Objective:
Reproduce the material below line for line, without changing a word.

Data rows:
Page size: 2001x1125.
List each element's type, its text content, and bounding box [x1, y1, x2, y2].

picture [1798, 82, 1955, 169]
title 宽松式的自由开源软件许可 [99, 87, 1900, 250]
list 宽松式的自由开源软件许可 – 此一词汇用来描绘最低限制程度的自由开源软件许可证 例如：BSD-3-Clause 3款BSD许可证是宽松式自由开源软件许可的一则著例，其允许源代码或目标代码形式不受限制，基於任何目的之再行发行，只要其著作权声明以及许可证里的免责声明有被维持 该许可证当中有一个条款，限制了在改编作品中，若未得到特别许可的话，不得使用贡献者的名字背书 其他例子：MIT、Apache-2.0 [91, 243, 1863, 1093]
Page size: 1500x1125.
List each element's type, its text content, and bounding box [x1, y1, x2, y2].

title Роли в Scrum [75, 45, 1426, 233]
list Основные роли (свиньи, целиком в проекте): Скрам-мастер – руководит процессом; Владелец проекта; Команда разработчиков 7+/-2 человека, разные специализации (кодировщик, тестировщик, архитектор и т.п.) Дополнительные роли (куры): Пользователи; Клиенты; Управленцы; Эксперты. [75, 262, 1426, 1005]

Solution for this task:
Page size: 2001x1125.
List each element's type, its text content, and bounding box [x1, y1, x2, y2].

picture [1798, 82, 1955, 169]
title 宽松式的自由开源软件许可 [99, 87, 1900, 250]
list 宽松式的自由开源软件许可 – 此一词汇用来描绘最低限制程度的自由开源软件许可证 例如：BSD-3-Clause 3款BSD许可证是宽松式自由开源软件许可的一则著例，其允许源代码或目标代码形式不受限制，基於任何目的之再行发行，只要其著作权声明以及许可证里的免责声明有被维持 该许可证当中有一个条款，限制了在改编作品中，若未得到特别许可的话，不得使用贡献者的名字背书 其他例子：MIT、Apache-2.0 [91, 243, 1863, 1093]
Page size: 1500x1125.
List each element's type, its text content, and bounding box [x1, y1, x2, y2].

title Роли в Scrum [75, 45, 1426, 233]
list Основные роли (свиньи, целиком в проекте): Скрам-мастер – руководит процессом; Владелец проекта; Команда разработчиков 7+/-2 человека, разные специализации (кодировщик, тестировщик, архитектор и т.п.) Дополнительные роли (куры): Пользователи; Клиенты; Управленцы; Эксперты. [75, 262, 1426, 1005]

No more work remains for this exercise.